-- PROVIDED RECORDS follows --
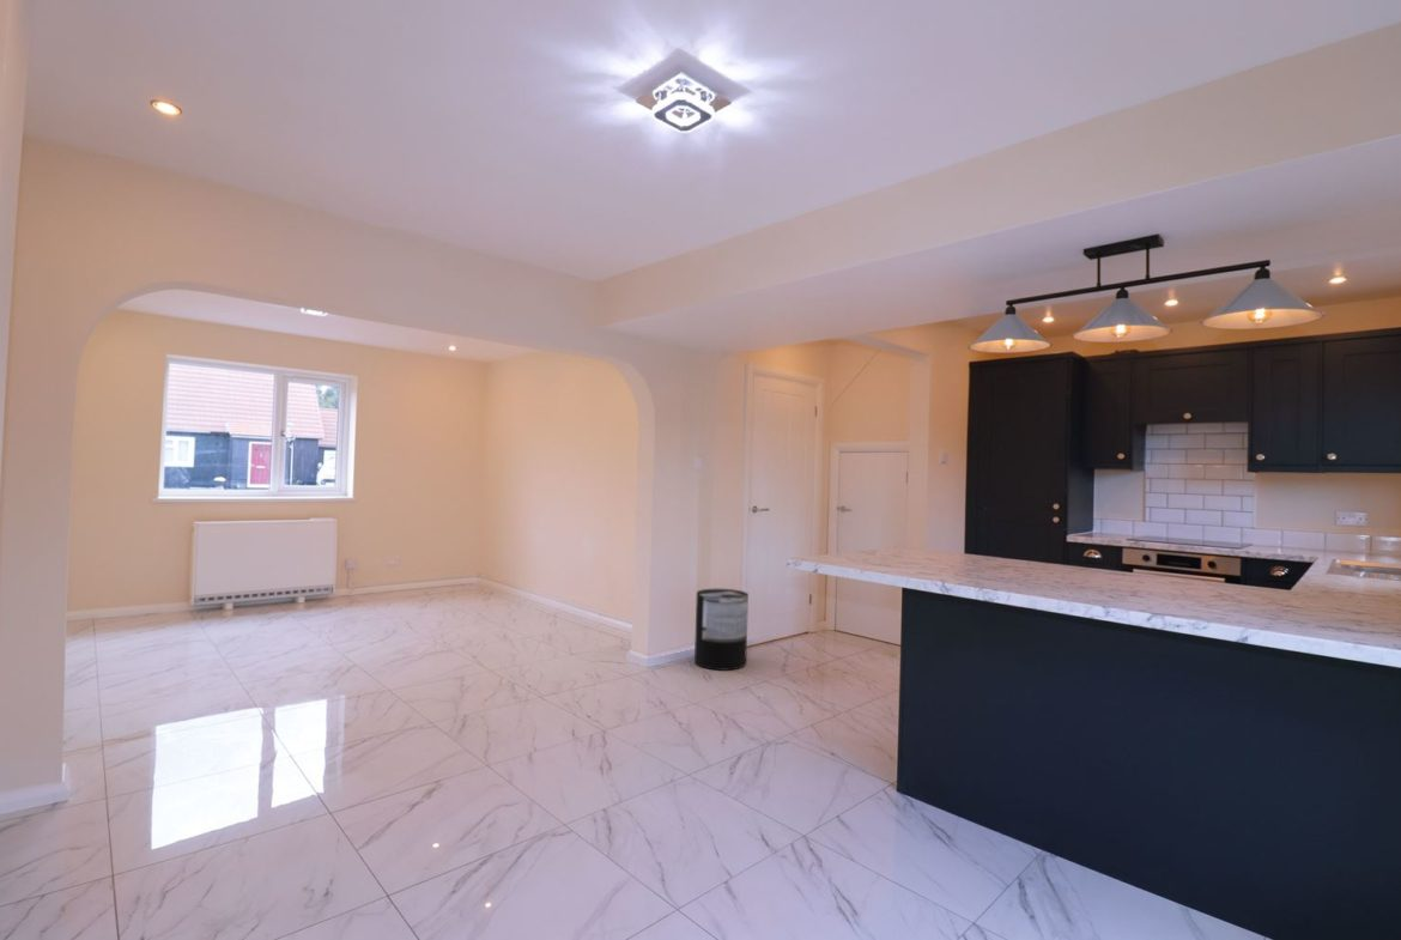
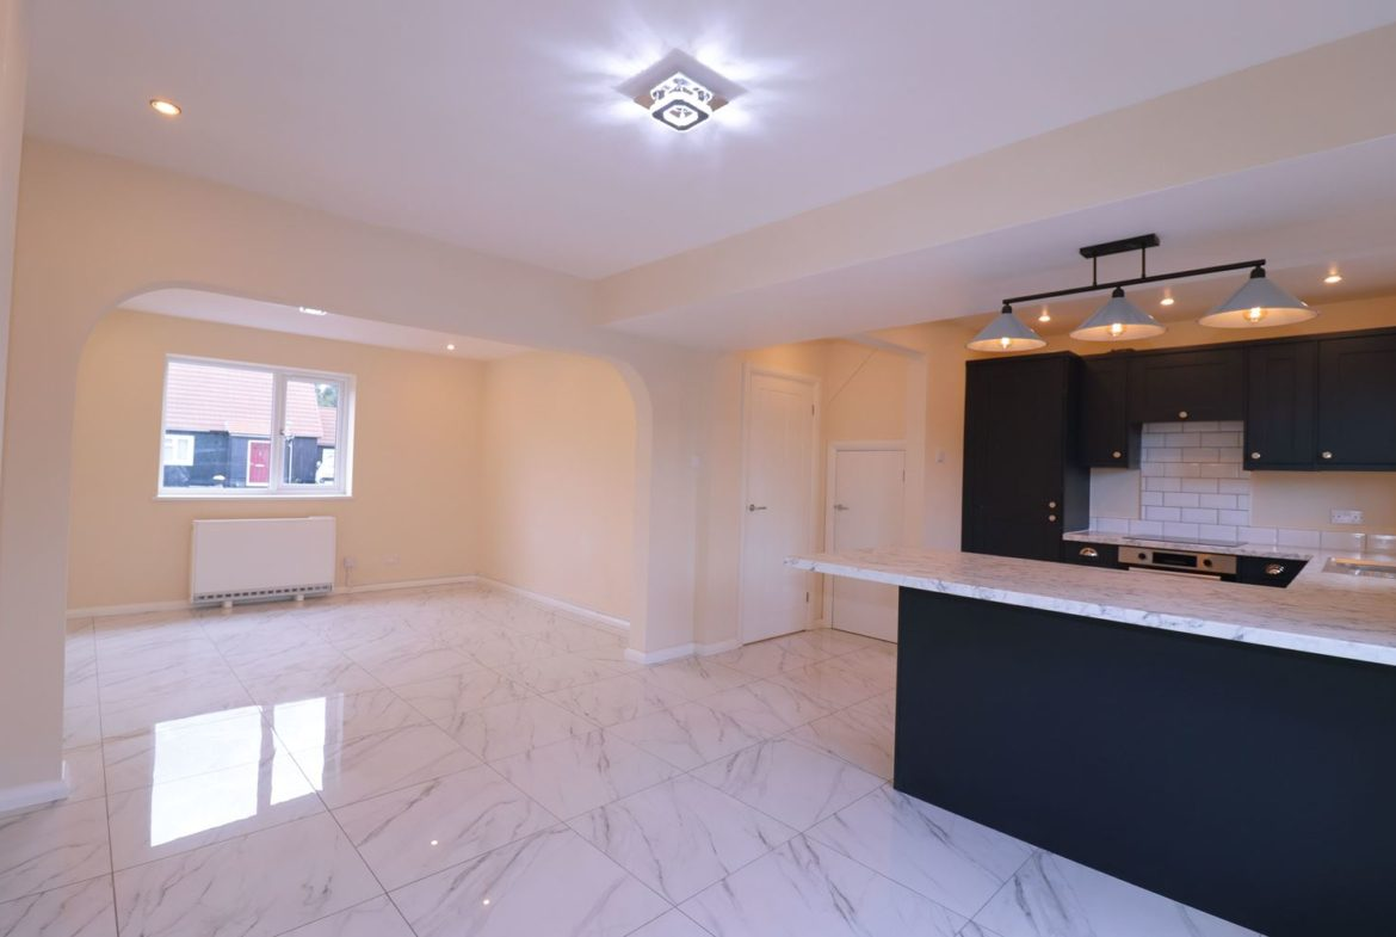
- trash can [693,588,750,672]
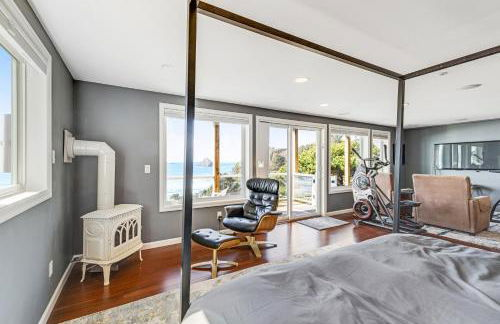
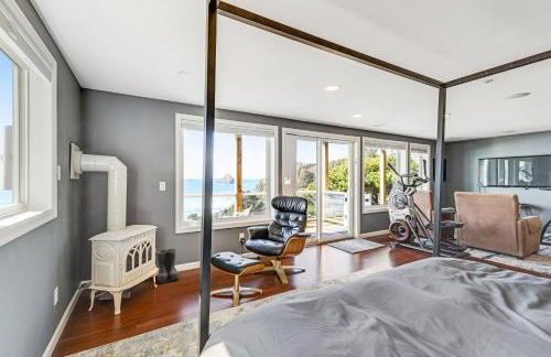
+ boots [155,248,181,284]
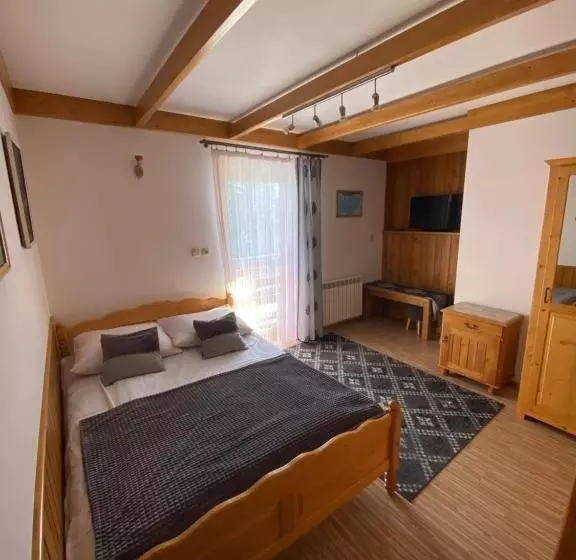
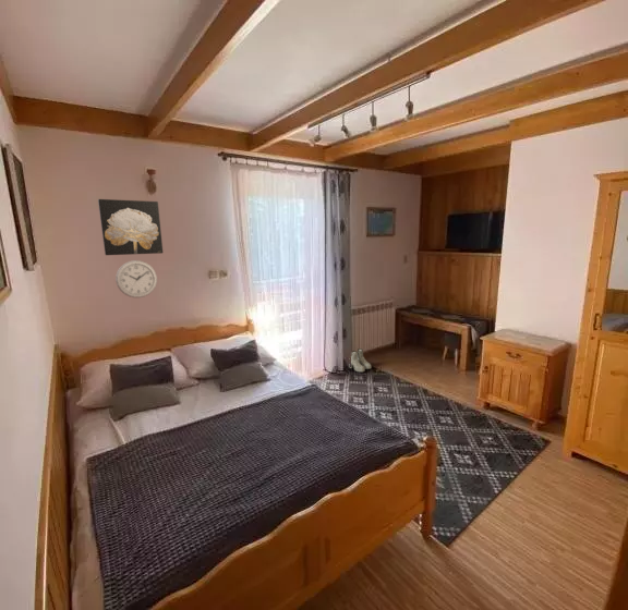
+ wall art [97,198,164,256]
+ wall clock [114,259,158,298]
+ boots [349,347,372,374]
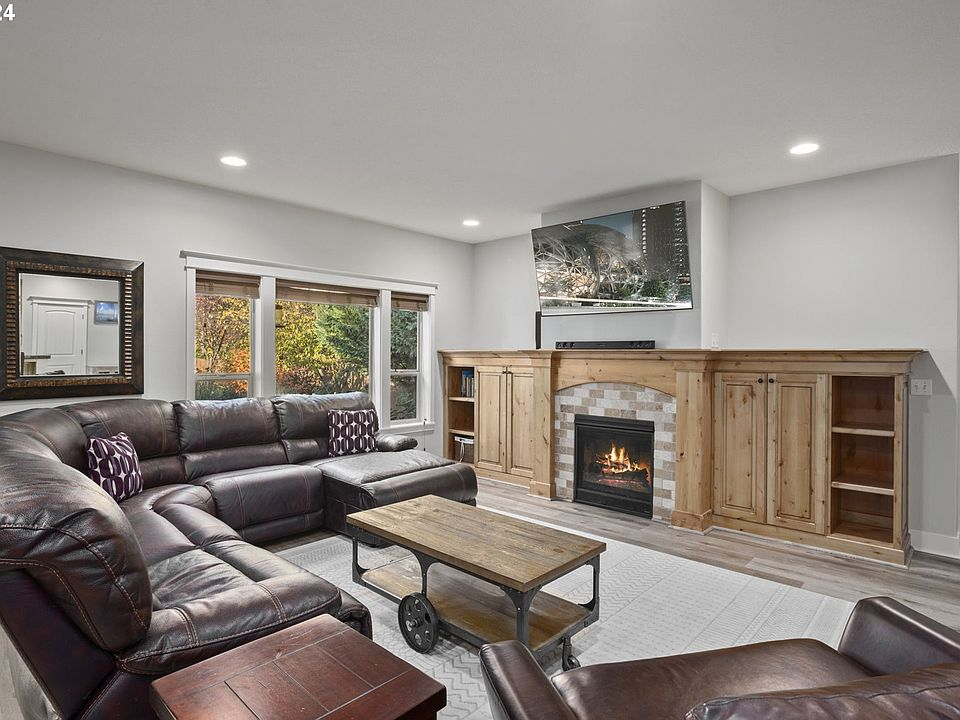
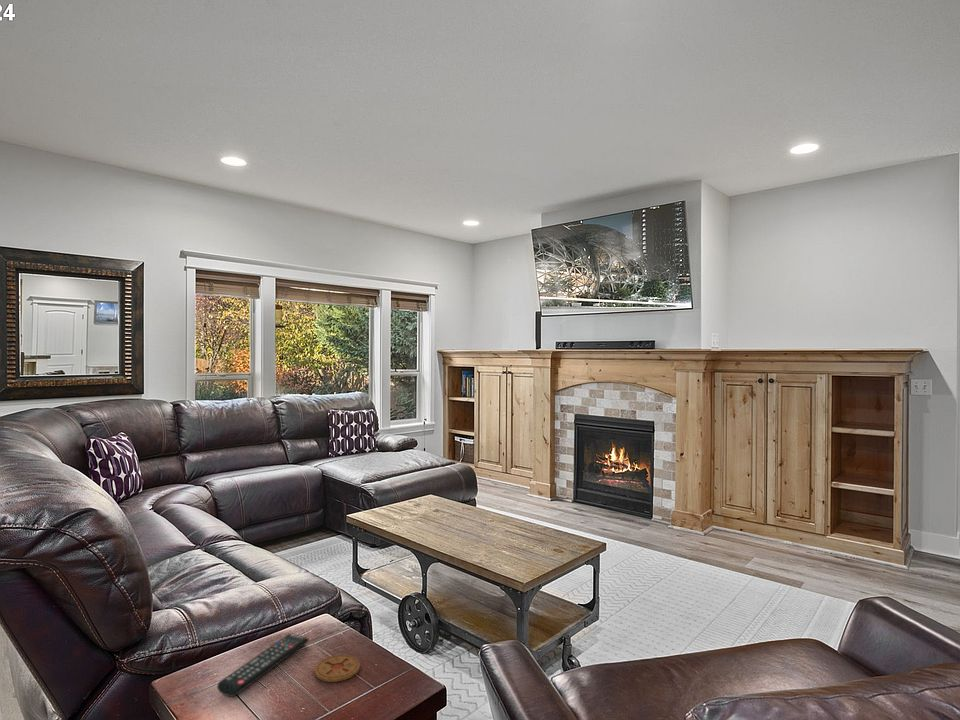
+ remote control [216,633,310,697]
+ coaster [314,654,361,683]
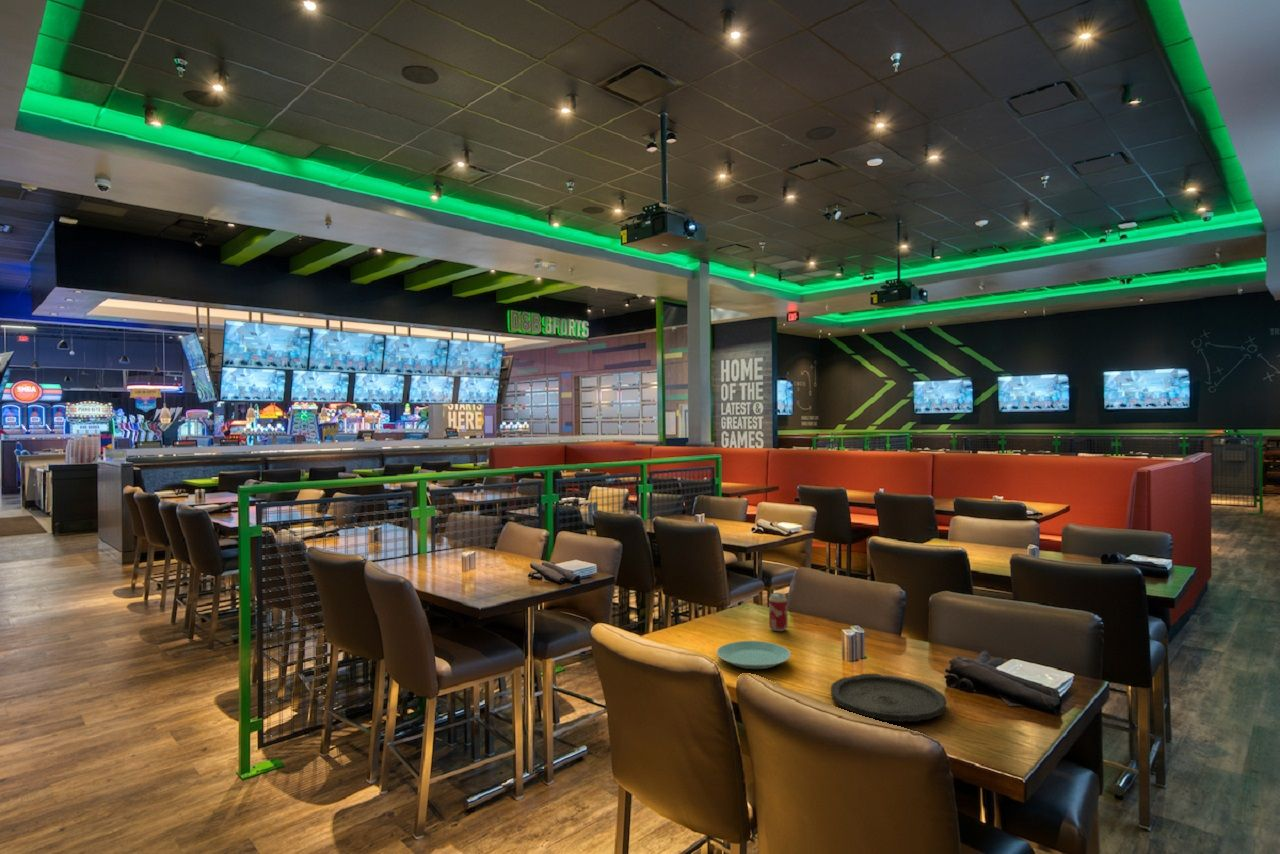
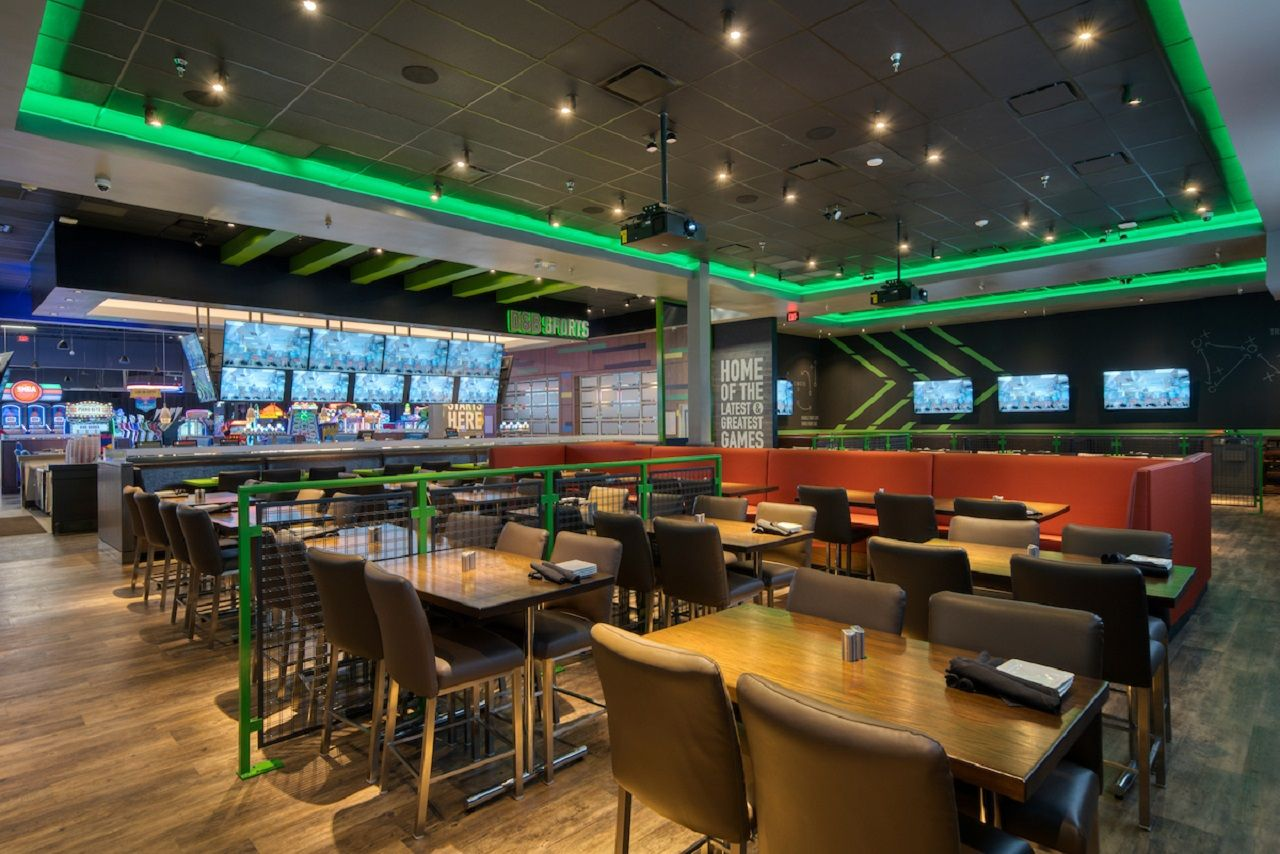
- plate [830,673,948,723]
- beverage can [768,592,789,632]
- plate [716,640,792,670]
-- PROVIDED RECORDS concluded --
• ACTION ITEM
The reply must consist of the complete listing, reproduced exactly, with no images.

• RESPONSE AREA
- trash can [693,588,750,672]
+ boots [155,248,181,284]
+ wall art [97,198,164,256]
+ wall clock [114,259,158,298]
+ boots [349,347,372,374]
+ remote control [216,633,310,697]
+ coaster [314,654,361,683]
- plate [830,673,948,723]
- beverage can [768,592,789,632]
- plate [716,640,792,670]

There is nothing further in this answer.